May 21, 2003
Molly Albracht won't be the only member of her family receiving a master of arts degrees in creative writing this week. Thanks in large part to her encouragement, her father David Albracht will receive the same degree.
"You tend to think it's a father being the mentor of his children, but Molly has been the mentor for me throughout this entire program," said David, 54, a Sebastopol resident. "She's just been keeping me going and she's definitely been an inspiration. I wouldn't be writing any poetry if it weren't for her."
Molly, 32, also a Sebastopol resident, fell in love with reading at age 4, after her father "had me march around the kitchen memorizing words on flash cards," she said. By the fourth grade, she was reading Franz Kafka and "War and Peace."
About five years ago, Molly encouraged her father -- a tile-setting contractor by day -- to join her writing group and overcome his shyness through poetry.
After David nurtured his talent in several extension classes at Sonoma State, Molly encouraged him to join her in applying for the master of arts program in creative writing at SFSU for fall 2000. They both were among the 10 percent of applicants accepted into the prestigious and highly competitive program, for which they were required to submit 15 to 20 original poems.
David's mother, Mary Albracht, is a key inspiration for both of them. Mary, who grew up in the Great Depression and raised six children, wrote beautiful poems and was an avid reader despite having a sixth-grade education. Mary kept her poetic talent to herself until she gave a collection, a worn spiral notebook with about 18 poems, to Molly as a graduation gift in 1996 when she recieved a bachelor's degree from Sonoma State University.
Ever since Molly and David began attending SFSU together, the Los Angeles natives have continued to support each other in classes, writing and life in general. They have developed a close friendship that most parents and grown children can only dream of -- taking classes together, carpooling to campus, providing feedback on each other's poems, and enjoying an occasional beer together on campus.

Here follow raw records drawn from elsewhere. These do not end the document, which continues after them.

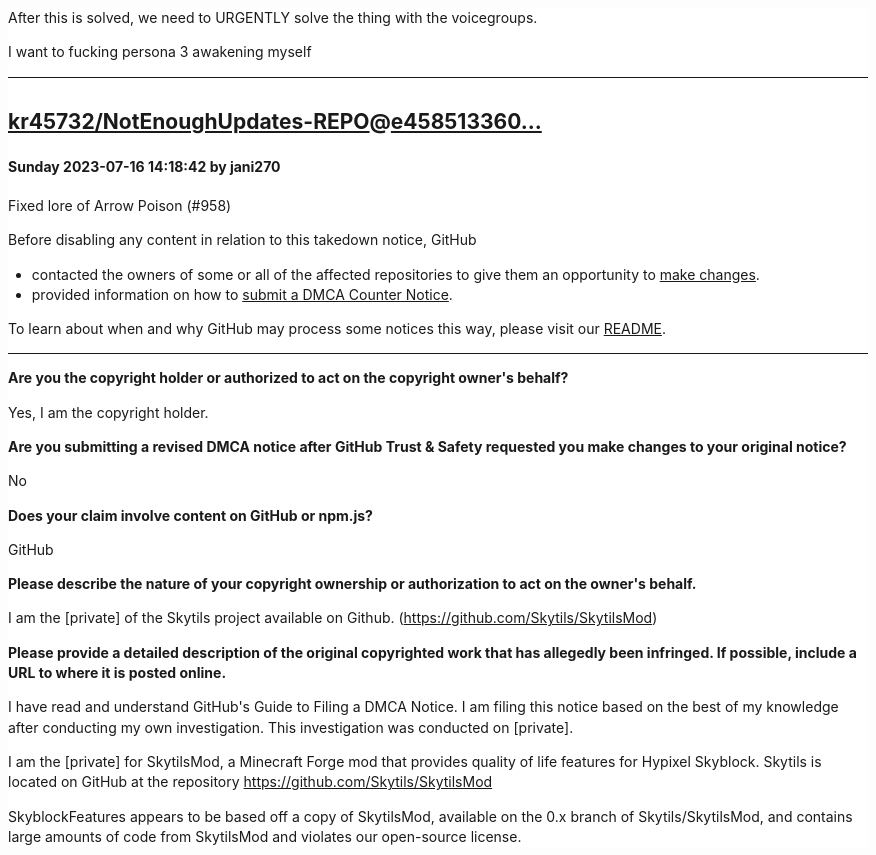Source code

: After this is solved, we need to URGENTLY solve the thing with the voicegroups.

I want to fucking persona 3 awakening myself

---
## [kr45732/NotEnoughUpdates-REPO](https://github.com/kr45732/NotEnoughUpdates-REPO)@[e458513360...](https://github.com/kr45732/NotEnoughUpdates-REPO/commit/e4585133608ba4add475be13a9f414c989fe1b8b)
#### Sunday 2023-07-16 14:18:42 by jani270

Fixed lore of Arrow Poison (#958)

Before disabling any content in relation to this takedown notice, GitHub
- contacted the owners of some or all of the affected repositories to give them an opportunity to [make changes](https://docs.github.com/en/github/site-policy/dmca-takedown-policy#a-how-does-this-actually-work).
- provided information on how to [submit a DMCA Counter Notice](https://docs.github.com/en/articles/guide-to-submitting-a-dmca-counter-notice).

To learn about when and why GitHub may process some notices this way, please visit our [README](https://github.com/github/dmca/blob/master/README.md#anatomy-of-a-takedown-notice).

---

**Are you the copyright holder or authorized to act on the copyright owner's behalf?**

Yes, I am the copyright holder.

**Are you submitting a revised DMCA notice after GitHub Trust & Safety requested you make changes to your original notice?**

No

**Does your claim involve content on GitHub or npm.js?**

GitHub

**Please describe the nature of your copyright ownership or authorization to act on the owner's behalf.**

I am the [private] of the Skytils project available on Github. (https://github.com/Skytils/SkytilsMod)

**Please provide a detailed description of the original copyrighted work that has allegedly been infringed. If possible, include a URL to where it is posted online.**

I have read and understand GitHub's Guide to Filing a DMCA Notice. I am filing this notice based on the best of my knowledge after conducting my own investigation. This investigation was conducted on [private].

I am the [private] for SkytilsMod, a Minecraft Forge mod that provides quality of life features for Hypixel Skyblock. Skytils is located on GitHub at the repository https://github.com/Skytils/SkytilsMod

SkyblockFeatures appears to be based off a copy of SkytilsMod, available on the 0.x branch of Skytils/SkytilsMod, and contains large amounts of code from SkytilsMod and violates our open-source license.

Creative writing students and faculty have enjoyed their presence in class.
"I think that both are remarkable in being so able to be open around each other and not display a competitive nature," said Maxine Chernoff, chair of the Creative Writing Department. "Seeing their relationship in the class, their respect for each other, for instance, was very instructive for the other students about the issue of trust."
This fall, David and Molly will return to campus to pursue master of fine arts degrees -- the highest degree possible in the field of creative writing. Molly is determined to write and teach poetry in any capacity. David hopes to travel and write a poetry cookbook with his wife, a pastry chef at an Anderson Valley casino.